• Extracted text:
# Mohicanville & Mohawk Dam's Advice



## Ohio Kingfisher (Oct 23, 2010)

How-Do Friends

With some vacation time around the river bend...hoping to expand my stream fishing locations. Looking on a map the Lake Fork of Mohican River at Mohicanville Dam and the Walhonding River at Mohawk look promising. Any advice or past experiences would be greatly appreciated. 

Back in Northeastern Ohio, I often fish spillways year round below...Dover Dam, Atwood Dam, Beach City Dam and Bolivar Dam with much success and a mixed bag of gamefish.

What can I expect of these two promising locations???

*Ohio Kingfisher...I Cast in Current*


----------



## foundationfisher (May 12, 2008)

i've fished mohawk dam quite a bit. unfortunatly i haven't been able to make it this year yet. it's got anything you want to catch. one of my favorite spots.


----------



## Mushijobah (May 4, 2004)

Smallmouth, Pike, maybe a bonus eye? You never know in that river!


----------



## Bubbagon (Mar 8, 2010)

• Extracted entries:
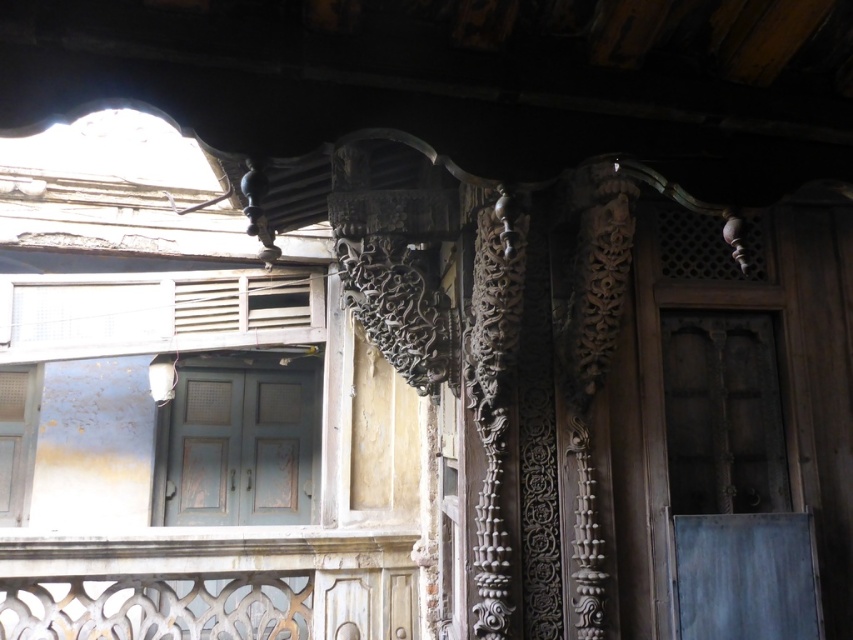
Question: Is matte blue door at center below white painted wood at lower left?

Choices:
 (A) no
 (B) yes

Answer: (B)

Question: Which object appears farthest from the camera in this image?

Choices:
 (A) matte blue door at center
 (B) white painted wood at lower left

Answer: (A)

Question: Is matte blue door at center below white painted wood at lower left?

Choices:
 (A) no
 (B) yes

Answer: (B)

Question: Is matte blue door at center smaller than white painted wood at lower left?

Choices:
 (A) no
 (B) yes

Answer: (A)

Question: Among these objects, which one is farthest from the camera?

Choices:
 (A) matte blue door at center
 (B) white painted wood at lower left

Answer: (A)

• What this exercise asks:
• 1. Copy out the records line for line, omitting the pictures.
• 2. Write the next part of the fishing thread, picking up where it ends.
The fishing thread and the records have no connection to each other.

• Answers to the tasks:
• 1.
Question: Is matte blue door at center below white painted wood at lower left?

Choices:
 (A) no
 (B) yes

Answer: (B)

Question: Which object appears farthest from the camera in this image?

Choices:
 (A) matte blue door at center
 (B) white painted wood at lower left

Answer: (A)

Question: Is matte blue door at center below white painted wood at lower left?

Choices:
 (A) no
 (B) yes

Answer: (B)

Question: Is matte blue door at center smaller than white painted wood at lower left?

Choices:
 (A) no
 (B) yes

Answer: (A)

Question: Among these objects, which one is farthest from the camera?

Choices:
 (A) matte blue door at center
 (B) white painted wood at lower left

Answer: (A)

• 2.
Below the dam, on the Walhonding River, you will definately get into some pike. I bet we average 3 a piece when we go, and we're targeting smallies.


----------



## Ohio Kingfisher (Oct 23, 2010)

How-Do Friends

Many thanks for all of the input and advice...much appreciated. Looking forward to expanding my stream fishing territory. Excited to hear about smallmouth bass and northern pike...any chance for saugeye or flathead catfish??

*Ohio Kingfisher...I Cast in Current*


----------



## Bluegillin' (Jan 28, 2009)

Kingfisher,

There are saugeye in the Walhonding. I am sure that there are a few flatheads in there as well. I used to catch some decent channel cats in there too. Definitely a good river to float.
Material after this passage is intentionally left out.